Quartz picked the ones that will have an impact on consumers, and not just within the industry:
Services like Uber and Airbnb will proliferate this year. The argument is slightly different from the usual ones about under-utilized resources, or the efficiency of marketplaces. Instead GP Bullhound focuses on the fact that such companies “sell trust in the branded entity rather than the component parts.” One example is ThredUp, a second-hand clothing and accessories marketplace where the “primary focus is on customer satisfaction, not daily sales.” Similarly, real estate agents at Redfin, a tech-powered brokerage firm, “earn salaries and bonuses based on customer satisfaction, not commissions.”
Wearable devices such as Fitbit and Jawbone are great at tracking real-world activity and turning that into data, but they “required too much hand-holding from consumers to make them ‘intelligent.'” New devices will be ”context-aware applications that automatically collect data
from multiple sources, learn, make recommendations, and, in some instances, take action without requiring input from users.”
Lots of bold predictions here: The use of cash and plastic will decline; Apple Pay will launch in Europe; sellers of point-of-sale hardware will do battle; a major payment giant (Visa, AmEx, MasterCard) will buy up a challenger; social networks will integrate ‘buy’ buttons widely; a major global bank will start accepting cryptocurrency transfers and payments.

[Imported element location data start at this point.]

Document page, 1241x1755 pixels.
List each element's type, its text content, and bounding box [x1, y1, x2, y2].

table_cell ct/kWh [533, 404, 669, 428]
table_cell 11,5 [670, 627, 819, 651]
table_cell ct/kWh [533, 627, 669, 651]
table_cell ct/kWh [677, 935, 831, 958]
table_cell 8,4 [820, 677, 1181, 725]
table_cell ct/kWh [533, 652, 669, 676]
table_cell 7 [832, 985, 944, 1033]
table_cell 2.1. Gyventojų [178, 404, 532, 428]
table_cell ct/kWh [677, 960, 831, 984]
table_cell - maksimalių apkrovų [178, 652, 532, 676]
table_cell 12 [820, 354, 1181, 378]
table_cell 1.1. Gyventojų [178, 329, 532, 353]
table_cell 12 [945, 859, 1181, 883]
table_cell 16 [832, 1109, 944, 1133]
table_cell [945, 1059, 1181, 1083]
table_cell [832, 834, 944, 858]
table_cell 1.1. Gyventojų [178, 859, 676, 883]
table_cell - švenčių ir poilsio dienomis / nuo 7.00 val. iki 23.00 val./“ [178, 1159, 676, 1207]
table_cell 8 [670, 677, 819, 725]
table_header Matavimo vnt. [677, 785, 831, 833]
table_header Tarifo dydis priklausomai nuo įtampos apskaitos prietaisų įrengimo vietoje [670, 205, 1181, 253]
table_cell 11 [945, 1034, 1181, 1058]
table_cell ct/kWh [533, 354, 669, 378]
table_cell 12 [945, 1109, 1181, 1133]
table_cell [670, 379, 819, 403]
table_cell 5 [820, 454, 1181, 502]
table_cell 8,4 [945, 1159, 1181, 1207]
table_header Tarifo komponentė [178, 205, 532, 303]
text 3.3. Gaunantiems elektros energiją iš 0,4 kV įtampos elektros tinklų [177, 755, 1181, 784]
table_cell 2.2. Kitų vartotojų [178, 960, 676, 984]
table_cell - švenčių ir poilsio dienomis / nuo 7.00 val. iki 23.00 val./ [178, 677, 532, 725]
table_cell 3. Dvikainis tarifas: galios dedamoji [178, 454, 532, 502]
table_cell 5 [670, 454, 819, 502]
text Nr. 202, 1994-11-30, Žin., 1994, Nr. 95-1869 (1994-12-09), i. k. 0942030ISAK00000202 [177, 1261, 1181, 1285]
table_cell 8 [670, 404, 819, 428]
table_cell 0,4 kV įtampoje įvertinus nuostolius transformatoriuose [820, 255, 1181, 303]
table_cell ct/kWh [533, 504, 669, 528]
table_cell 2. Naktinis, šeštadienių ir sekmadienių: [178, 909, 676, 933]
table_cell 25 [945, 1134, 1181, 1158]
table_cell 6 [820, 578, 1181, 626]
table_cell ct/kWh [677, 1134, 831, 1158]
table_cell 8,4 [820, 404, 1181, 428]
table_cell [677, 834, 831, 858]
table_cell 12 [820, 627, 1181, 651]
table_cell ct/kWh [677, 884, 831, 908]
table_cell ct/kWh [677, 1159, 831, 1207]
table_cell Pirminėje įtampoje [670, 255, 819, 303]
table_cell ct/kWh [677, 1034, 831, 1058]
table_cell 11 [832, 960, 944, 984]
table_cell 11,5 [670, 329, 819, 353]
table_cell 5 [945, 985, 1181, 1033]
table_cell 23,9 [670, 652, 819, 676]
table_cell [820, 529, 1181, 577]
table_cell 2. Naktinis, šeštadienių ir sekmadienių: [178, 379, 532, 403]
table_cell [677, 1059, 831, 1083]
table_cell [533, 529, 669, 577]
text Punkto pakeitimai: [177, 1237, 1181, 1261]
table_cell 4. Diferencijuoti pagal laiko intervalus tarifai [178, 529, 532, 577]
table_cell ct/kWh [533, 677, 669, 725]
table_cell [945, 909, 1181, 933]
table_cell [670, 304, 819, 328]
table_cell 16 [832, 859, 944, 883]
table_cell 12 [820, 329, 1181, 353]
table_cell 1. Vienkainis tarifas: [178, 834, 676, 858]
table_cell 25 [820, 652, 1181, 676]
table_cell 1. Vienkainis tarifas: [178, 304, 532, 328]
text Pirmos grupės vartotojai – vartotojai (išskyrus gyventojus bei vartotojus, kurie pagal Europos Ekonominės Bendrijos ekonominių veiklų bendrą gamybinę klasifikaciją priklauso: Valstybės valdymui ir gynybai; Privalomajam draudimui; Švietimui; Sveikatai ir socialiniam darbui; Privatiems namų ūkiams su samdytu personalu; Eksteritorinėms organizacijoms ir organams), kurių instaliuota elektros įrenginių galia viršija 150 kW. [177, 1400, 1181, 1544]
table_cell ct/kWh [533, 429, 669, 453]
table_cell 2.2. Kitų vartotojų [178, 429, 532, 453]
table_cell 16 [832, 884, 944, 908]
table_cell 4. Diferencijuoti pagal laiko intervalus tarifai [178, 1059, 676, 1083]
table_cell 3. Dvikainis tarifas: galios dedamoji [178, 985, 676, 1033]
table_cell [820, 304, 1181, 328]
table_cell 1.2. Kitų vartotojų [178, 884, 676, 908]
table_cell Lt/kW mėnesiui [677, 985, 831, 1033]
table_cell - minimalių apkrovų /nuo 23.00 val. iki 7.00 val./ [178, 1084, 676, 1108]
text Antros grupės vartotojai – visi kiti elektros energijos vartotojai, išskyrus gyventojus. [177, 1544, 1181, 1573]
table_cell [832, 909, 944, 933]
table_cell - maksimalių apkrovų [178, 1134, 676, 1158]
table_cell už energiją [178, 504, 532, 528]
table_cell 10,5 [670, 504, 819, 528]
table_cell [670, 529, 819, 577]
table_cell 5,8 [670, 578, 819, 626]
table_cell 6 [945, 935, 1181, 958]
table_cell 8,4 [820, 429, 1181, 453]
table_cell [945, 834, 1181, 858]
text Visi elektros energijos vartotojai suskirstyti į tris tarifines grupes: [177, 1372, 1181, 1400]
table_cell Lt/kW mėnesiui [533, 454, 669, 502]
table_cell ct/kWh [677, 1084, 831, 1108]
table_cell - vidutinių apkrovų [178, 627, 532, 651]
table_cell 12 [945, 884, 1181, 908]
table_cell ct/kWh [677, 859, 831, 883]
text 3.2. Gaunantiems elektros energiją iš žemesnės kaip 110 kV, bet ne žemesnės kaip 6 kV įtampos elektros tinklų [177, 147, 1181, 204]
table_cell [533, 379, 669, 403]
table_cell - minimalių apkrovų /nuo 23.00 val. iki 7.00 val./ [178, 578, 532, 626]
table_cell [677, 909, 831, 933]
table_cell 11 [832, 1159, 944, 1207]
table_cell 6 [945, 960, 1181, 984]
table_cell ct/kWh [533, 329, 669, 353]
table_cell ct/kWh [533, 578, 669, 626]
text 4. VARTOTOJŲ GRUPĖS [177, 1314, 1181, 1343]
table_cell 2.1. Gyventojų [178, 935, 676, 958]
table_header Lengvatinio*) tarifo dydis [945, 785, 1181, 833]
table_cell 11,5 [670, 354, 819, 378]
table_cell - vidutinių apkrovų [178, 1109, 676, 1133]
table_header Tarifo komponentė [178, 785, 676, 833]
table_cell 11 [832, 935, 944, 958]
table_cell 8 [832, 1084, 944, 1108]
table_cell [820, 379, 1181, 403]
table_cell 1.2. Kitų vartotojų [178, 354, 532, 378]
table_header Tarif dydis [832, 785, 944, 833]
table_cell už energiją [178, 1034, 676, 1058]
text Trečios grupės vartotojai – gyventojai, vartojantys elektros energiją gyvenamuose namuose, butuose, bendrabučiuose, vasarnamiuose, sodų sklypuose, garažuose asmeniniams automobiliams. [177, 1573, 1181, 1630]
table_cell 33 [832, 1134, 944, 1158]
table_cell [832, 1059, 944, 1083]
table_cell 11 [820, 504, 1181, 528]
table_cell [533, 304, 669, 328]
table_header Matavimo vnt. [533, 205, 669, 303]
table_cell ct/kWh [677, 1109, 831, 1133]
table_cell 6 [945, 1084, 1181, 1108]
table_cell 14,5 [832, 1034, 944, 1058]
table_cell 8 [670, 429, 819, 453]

“Good story-telling and better editorial styles” are returning, thanks to a spate of new publications that have captured the imagination of younger readers accustomed to finding content through social and mobile. Distribution has changed too, with publishers and amateurs alike publishing directly on platforms like Instagram, YouTube, Medium, Vine, and others. These ongoing trends lead GP Bullhound to “expect a surge of global interest in the creation and acquisition of new media brands in 2015.”
Free-to-play games such as Candy Crush Soda Saga from King and Clash of Clans from Supercell already hold millions in thrall. In 2015, they will improve their ability to hold on to, and make money from, their players. They and other games publishers will expand to new genres and markets, while makers of console games will increasingly start to publish on mobile. Good luck getting anything done.